Released on September 30, 2019.

Featured:
torchgpipe now overlaps copy and computation using the separate CUDA streams. Previously, GPU could not compute a partition while copying micro-batches across different GPUs because they all happened on the same default CUDA stream.
Other Improvements:
  • Added support for PyTorch 1.2.
  • Redesigned the internal pipeline parallelism to represent dependencies transparently.
  • Fixed the hanging issue when an exception is raised in a partition.
  • Fixed the unintended size accumulation (issue #3 by Shiyan Deng) of balance_by_size().
Breaking Changes:
  • No more support for PyTorch 1.0.
  • Changed type of GPipe.devices from tuple to list.
  • Removed current_microbatch.
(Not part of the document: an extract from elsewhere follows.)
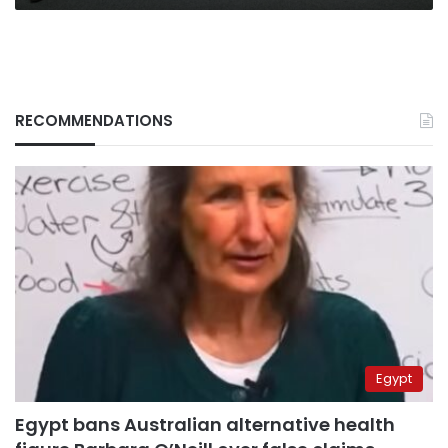
the
latest
RECOMMENDATIONS
Egypt
Egypt bans Australian alternative health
This approach turned out to be incompatible with checkpointing.

v0.0.2

Released on June 26, 2019.

  • Added support for PyTorch 1.1.
  • Refined public APIs.
  • Detailed documentation.
  • Proper exceptions for invalid usage.
  • Provided automatic balancing.
  • Provided inspecting utilities: current_microbatch (DO NOT USE, deprecated since v0.0.3) and is_recomputing()
  • Reimplemented deferred batch normalization by subclassing.

v0.0.1

Released on May 14, 2019 to evaluate usability and efficiency internally.

  • Provided a functional GPipe implementation, including pipeline parallelism, checkpointing, and deferred batch normalization.
  • Supported Python 3.6+ and PyTorch 1.0.